■ TASK INSTRUCTIONS
Reproduce every one of the rows below verbatim, keeping each line and its wording unchanged.

Transcribed page contents
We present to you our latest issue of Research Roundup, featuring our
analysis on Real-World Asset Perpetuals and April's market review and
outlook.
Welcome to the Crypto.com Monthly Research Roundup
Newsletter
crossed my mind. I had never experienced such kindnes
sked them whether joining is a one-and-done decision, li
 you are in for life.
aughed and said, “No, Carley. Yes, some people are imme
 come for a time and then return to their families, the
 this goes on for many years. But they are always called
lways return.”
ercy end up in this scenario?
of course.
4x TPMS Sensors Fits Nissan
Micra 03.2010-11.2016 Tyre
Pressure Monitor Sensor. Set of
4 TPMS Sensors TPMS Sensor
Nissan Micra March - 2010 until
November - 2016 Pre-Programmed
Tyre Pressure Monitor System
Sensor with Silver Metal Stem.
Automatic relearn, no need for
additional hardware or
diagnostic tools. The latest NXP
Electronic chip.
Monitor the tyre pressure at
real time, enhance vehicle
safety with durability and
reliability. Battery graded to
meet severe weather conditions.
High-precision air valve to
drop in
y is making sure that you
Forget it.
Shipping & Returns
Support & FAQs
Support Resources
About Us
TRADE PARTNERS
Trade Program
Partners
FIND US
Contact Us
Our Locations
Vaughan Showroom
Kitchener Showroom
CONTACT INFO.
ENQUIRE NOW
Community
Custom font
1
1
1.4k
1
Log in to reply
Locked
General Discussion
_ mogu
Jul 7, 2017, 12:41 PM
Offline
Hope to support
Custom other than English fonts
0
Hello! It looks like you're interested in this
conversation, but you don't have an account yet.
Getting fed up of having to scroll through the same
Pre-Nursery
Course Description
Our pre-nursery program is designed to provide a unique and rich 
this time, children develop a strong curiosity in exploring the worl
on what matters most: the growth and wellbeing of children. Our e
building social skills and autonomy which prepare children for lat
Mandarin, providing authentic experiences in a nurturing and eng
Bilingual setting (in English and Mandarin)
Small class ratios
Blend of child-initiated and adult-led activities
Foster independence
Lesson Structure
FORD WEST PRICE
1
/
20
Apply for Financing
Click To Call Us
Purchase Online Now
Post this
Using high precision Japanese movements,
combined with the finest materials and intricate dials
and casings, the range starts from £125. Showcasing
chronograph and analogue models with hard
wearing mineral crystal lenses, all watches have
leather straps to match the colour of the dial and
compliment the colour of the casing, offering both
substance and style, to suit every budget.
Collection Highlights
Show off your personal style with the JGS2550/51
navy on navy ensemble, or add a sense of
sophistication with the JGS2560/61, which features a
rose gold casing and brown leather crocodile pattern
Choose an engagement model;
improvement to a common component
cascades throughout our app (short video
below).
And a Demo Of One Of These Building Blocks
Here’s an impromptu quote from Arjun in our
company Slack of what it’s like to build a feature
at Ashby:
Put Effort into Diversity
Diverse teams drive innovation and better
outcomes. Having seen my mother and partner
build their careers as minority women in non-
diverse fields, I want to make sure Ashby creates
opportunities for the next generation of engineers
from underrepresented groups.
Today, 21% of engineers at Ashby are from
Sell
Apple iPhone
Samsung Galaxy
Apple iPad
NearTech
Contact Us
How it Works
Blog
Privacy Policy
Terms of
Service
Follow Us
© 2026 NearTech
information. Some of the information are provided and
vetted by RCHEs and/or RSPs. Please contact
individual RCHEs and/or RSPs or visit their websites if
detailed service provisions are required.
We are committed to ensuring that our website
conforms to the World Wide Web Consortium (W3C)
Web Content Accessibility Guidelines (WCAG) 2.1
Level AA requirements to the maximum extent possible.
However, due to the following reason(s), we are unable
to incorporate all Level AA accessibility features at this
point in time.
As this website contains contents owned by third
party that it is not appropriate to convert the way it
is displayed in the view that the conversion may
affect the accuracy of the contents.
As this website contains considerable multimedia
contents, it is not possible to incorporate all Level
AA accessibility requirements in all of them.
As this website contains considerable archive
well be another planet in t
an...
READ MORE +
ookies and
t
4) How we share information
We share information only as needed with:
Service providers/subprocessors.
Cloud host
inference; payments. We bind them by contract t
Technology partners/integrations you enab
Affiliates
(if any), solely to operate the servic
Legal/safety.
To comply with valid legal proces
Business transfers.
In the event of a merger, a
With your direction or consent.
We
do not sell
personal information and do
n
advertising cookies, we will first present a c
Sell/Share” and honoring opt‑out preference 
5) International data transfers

■ RESPONSE TO THE EXERCISE
We present to you our latest issue of Research Roundup, featuring our
analysis on Real-World Asset Perpetuals and April's market review and
outlook.
Welcome to the Crypto.com Monthly Research Roundup
Newsletter
crossed my mind. I had never experienced such kindnes
sked them whether joining is a one-and-done decision, li
 you are in for life.
aughed and said, “No, Carley. Yes, some people are imme
 come for a time and then return to their families, the
 this goes on for many years. But they are always called
lways return.”
ercy end up in this scenario?
of course.
4x TPMS Sensors Fits Nissan
Micra 03.2010-11.2016 Tyre
Pressure Monitor Sensor. Set of
4 TPMS Sensors TPMS Sensor
Nissan Micra March - 2010 until
November - 2016 Pre-Programmed
Tyre Pressure Monitor System
Sensor with Silver Metal Stem.
Automatic relearn, no need for
additional hardware or
diagnostic tools. The latest NXP
Electronic chip.
Monitor the tyre pressure at
real time, enhance vehicle
safety with durability and
reliability. Battery graded to
meet severe weather conditions.
High-precision air valve to
drop in
y is making sure that you
Forget it.
Shipping & Returns
Support & FAQs
Support Resources
About Us
TRADE PARTNERS
Trade Program
Partners
FIND US
Contact Us
Our Locations
Vaughan Showroom
Kitchener Showroom
CONTACT INFO.
ENQUIRE NOW
Community
Custom font
1
1
1.4k
1
Log in to reply
Locked
General Discussion
_ mogu
Jul 7, 2017, 12:41 PM
Offline
Hope to support
Custom other than English fonts
0
Hello! It looks like you're interested in this
conversation, but you don't have an account yet.
Getting fed up of having to scroll through the same
Pre-Nursery
Course Description
Our pre-nursery program is designed to provide a unique and rich 
this time, children develop a strong curiosity in exploring the worl
on what matters most: the growth and wellbeing of children. Our e
building social skills and autonomy which prepare children for lat
Mandarin, providing authentic experiences in a nurturing and eng
Bilingual setting (in English and Mandarin)
Small class ratios
Blend of child-initiated and adult-led activities
Foster independence
Lesson Structure
FORD WEST PRICE
1
/
20
Apply for Financing
Click To Call Us
Purchase Online Now
Post this
Using high precision Japanese movements,
combined with the finest materials and intricate dials
and casings, the range starts from £125. Showcasing
chronograph and analogue models with hard
wearing mineral crystal lenses, all watches have
leather straps to match the colour of the dial and
compliment the colour of the casing, offering both
substance and style, to suit every budget.
Collection Highlights
Show off your personal style with the JGS2550/51
navy on navy ensemble, or add a sense of
sophistication with the JGS2560/61, which features a
rose gold casing and brown leather crocodile pattern
Choose an engagement model;
improvement to a common component
cascades throughout our app (short video
below).
And a Demo Of One Of These Building Blocks
Here’s an impromptu quote from Arjun in our
company Slack of what it’s like to build a feature
at Ashby:
Put Effort into Diversity
Diverse teams drive innovation and better
outcomes. Having seen my mother and partner
build their careers as minority women in non-
diverse fields, I want to make sure Ashby creates
opportunities for the next generation of engineers
from underrepresented groups.
Today, 21% of engineers at Ashby are from
Sell
Apple iPhone
Samsung Galaxy
Apple iPad
NearTech
Contact Us
How it Works
Blog
Privacy Policy
Terms of
Service
Follow Us
© 2026 NearTech
information. Some of the information are provided and
vetted by RCHEs and/or RSPs. Please contact
individual RCHEs and/or RSPs or visit their websites if
detailed service provisions are required.
We are committed to ensuring that our website
conforms to the World Wide Web Consortium (W3C)
Web Content Accessibility Guidelines (WCAG) 2.1
Level AA requirements to the maximum extent possible.
However, due to the following reason(s), we are unable
to incorporate all Level AA accessibility features at this
point in time.
As this website contains contents owned by third
party that it is not appropriate to convert the way it
is displayed in the view that the conversion may
affect the accuracy of the contents.
As this website contains considerable multimedia
contents, it is not possible to incorporate all Level
AA accessibility requirements in all of them.
As this website contains considerable archive
well be another planet in t
an...
READ MORE +
ookies and
t
4) How we share information
We share information only as needed with:
Service providers/subprocessors.
Cloud host
inference; payments. We bind them by contract t
Technology partners/integrations you enab
Affiliates
(if any), solely to operate the servic
Legal/safety.
To comply with valid legal proces
Business transfers.
In the event of a merger, a
With your direction or consent.
We
do not sell
personal information and do
n
advertising cookies, we will first present a c
Sell/Share” and honoring opt‑out preference 
5) International data transfers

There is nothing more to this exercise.